Three Lessons for Strategic Planners
The first lesson for strategic planners who intend to use generative AI for scenario planning is that while these AI capabilities for integrating various data sources to identify trends and create scenarios are tremendous, they require timely and relevant data. Without such data, such exercises may be unhelpful, or, even worse, misinformative.
Second, by crafting detailed narratives, generative AI can play a crucial role in simplifying decision-making and achieving organizational buy-in for strategic decisions. Rich, interesting, and balanced scenario narratives can play a timely role in helping employees understand the scenarios as well as the advantages and limitations associated with them. However, the richness and appropriateness of such narratives require instructions and feedback from the strategic planners.
Third, generative AI can be used to generate and evaluate strategies. However, these strategies could be thin in detail and limited in scope. As such, these AI-generated strategies are best used as raw ideas and jump-off points for further thinking, detailing, and refinement rather than final strategies that should be adopted without reservation or further analysis. Instead, generative AI should be used to complement parallel human efforts at identifying, evaluating, and executing appropriate strategies promptly.

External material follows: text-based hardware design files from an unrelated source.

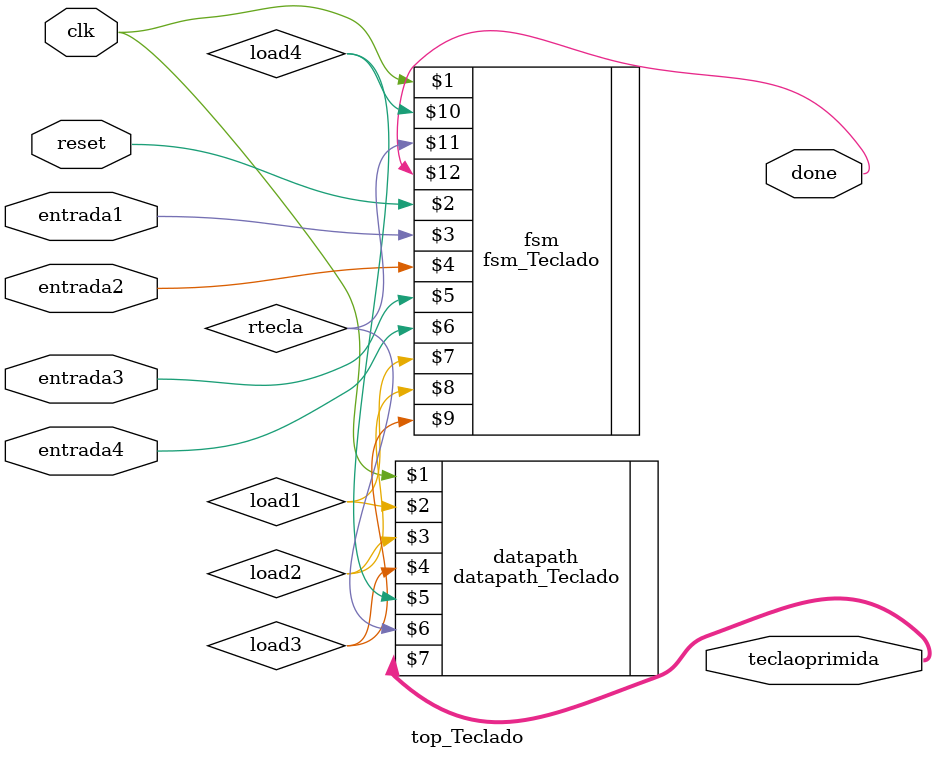
<source format=v>
`timescale 1ns / 1ps

module top_Teclado(input clk, input reset, input entrada1, input entrada2, input entrada3, input entrada4, output  [2:0] teclaoprimida, output done);


	wire load1, load2, load3, load4, rtecla;
      
	

	datapath_Teclado datapath (clk, load1, load2, load3, load4, rtecla, teclaoprimida);

        fsm_Teclado fsm (clk, reset, entrada1, entrada2, entrada3, entrada4, load1, load2, load3, load4, rtecla, done);




endmodule

</source>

With the integration of comprehensive generative AI capabilities into their contingency planning processes, companies can rapidly and systematically explore a wide variety of scenarios and strategic options quickly and inexpensively. While human judgment remains essential in contingency planning, generative AI allows organizations to generate and consider far more scenarios and strategic factors than people, on their own, could. Generative AI promises to be an invaluable tool in making companies more resilient to whatever emerges from over the horizon.